To find out just why it’s so popular, we’ve done our research to convince you to add a Masai Mara safari to your travel wish list.
Abundance of wildlife
The Masai Mara is home to Africa’s famous Big Five species, as well as an abundance of other wildlife, including wildebeest, zebra, gazelle, antelope, ostrich, giraffe, cheetah, hyena and many more.
The great wildebeest migration
The Masai Mara also hosts the annual Great Migration of wildebeest between the months of July-October, as the herds will make their way from Tanzania’s Serengeti National Park, crossing the Nile crocodile-infested Mara river which forms an international border between Kenya and Tanzania, in search of better water and grass resources.
Often described as nature’s greatest spectacles, the great migration is one of Africa’s most dramatic survival stories. To stay up to date on the whereabouts of the herds, here’s a great wildebeest migration tracking map.
Excellent birding opportunities
Apart from its abundance of wildlife in the Masai Mara, birding enthusiasts are treated when visiting to a huge variety of birflife.
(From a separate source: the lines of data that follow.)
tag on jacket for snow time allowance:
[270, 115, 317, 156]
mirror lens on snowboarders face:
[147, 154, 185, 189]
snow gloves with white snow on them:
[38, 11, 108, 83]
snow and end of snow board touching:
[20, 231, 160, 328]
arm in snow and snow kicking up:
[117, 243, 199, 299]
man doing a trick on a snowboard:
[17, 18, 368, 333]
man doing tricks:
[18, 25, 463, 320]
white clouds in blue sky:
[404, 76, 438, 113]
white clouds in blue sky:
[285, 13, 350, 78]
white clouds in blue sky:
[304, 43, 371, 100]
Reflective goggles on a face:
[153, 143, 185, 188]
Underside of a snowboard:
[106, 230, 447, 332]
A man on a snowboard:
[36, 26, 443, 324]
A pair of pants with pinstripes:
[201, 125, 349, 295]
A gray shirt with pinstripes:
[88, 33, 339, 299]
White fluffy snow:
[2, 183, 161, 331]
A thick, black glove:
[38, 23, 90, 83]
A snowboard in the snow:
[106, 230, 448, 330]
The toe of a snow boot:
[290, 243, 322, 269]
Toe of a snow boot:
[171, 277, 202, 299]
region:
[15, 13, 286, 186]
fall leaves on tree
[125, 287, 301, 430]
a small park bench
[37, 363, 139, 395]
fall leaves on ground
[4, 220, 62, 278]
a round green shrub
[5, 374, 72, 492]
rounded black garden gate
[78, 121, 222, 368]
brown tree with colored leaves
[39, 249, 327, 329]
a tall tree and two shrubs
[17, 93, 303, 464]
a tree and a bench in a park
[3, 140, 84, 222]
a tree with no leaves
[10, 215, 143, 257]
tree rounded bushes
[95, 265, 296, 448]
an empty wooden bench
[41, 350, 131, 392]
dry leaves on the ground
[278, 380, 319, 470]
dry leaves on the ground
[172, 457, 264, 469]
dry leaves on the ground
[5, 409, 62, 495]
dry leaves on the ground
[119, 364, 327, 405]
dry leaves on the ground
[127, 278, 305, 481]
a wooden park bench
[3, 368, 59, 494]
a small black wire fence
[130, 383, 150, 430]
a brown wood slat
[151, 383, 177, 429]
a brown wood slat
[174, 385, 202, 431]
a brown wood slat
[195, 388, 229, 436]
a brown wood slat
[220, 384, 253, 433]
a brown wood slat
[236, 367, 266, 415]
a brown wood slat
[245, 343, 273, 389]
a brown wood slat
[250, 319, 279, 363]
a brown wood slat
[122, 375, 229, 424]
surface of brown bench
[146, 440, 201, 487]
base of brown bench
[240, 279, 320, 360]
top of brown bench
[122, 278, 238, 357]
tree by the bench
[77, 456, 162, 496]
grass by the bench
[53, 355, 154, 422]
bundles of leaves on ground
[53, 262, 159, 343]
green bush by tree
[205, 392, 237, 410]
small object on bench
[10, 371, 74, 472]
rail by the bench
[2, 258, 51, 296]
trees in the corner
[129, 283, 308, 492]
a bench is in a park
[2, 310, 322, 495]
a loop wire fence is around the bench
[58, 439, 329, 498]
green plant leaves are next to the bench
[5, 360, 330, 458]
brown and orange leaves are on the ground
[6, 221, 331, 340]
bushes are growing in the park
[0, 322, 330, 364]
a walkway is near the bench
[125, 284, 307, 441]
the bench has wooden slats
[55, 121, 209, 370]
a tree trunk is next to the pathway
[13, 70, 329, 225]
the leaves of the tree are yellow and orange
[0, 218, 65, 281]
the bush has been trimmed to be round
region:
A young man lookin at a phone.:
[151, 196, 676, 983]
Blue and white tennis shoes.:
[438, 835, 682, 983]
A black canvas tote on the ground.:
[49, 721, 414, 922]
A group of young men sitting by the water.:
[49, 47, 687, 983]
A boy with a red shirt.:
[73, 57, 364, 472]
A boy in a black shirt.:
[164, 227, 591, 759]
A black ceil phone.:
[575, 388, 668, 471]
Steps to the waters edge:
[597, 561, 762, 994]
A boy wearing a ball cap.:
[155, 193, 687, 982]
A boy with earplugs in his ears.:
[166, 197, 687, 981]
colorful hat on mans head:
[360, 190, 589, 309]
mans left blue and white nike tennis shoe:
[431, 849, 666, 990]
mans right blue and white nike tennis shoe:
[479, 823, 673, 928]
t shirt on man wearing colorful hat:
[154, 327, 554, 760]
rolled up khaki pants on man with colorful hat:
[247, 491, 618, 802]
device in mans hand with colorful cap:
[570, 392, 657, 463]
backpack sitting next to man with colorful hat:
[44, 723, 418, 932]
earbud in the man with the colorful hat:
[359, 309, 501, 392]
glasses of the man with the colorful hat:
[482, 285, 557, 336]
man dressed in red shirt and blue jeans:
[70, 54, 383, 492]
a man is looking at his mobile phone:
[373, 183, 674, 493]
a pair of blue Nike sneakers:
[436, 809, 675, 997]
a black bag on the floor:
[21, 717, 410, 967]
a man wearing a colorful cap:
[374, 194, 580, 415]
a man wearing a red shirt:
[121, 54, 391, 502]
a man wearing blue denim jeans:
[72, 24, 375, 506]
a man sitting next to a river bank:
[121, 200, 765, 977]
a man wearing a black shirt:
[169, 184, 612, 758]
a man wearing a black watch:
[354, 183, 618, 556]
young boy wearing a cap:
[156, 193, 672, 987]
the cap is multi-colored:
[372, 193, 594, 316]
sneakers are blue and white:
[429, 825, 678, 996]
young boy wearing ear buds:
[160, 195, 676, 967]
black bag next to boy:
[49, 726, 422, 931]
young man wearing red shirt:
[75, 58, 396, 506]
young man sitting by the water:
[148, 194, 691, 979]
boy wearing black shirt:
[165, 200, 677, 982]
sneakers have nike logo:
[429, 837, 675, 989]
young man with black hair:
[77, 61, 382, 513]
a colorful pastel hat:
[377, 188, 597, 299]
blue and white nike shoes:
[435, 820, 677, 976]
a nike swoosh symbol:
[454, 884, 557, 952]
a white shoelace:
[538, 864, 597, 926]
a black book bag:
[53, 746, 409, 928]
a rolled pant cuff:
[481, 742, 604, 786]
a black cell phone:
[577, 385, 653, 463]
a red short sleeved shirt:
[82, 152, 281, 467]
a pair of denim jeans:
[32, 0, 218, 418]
It’s estimated that there are over 570 recorded species of birds in the reserve, which includes species such as the Red-Winged Schalow’s Turaco, White-Tipped Crest, Ross Turaco, Orange Buff Pel’s Fishing Owl, Wary Guinea Fowl and the roaming Secretary bird.
Home of the big cats
The Masai Mara is often known as the ‘kingdom of lions’ as they dominate the grasslands of the reserve. The reserve is also home to the popular BBC series, Big Cat Diaries.
It’s well maintained
The Masai Mara National is the most well maintained Kenyan wildlife reserve and accommodates travellers with modest to more high end budgets. If you’re looking for an authentic African safari, then the Mara should be destination of choice.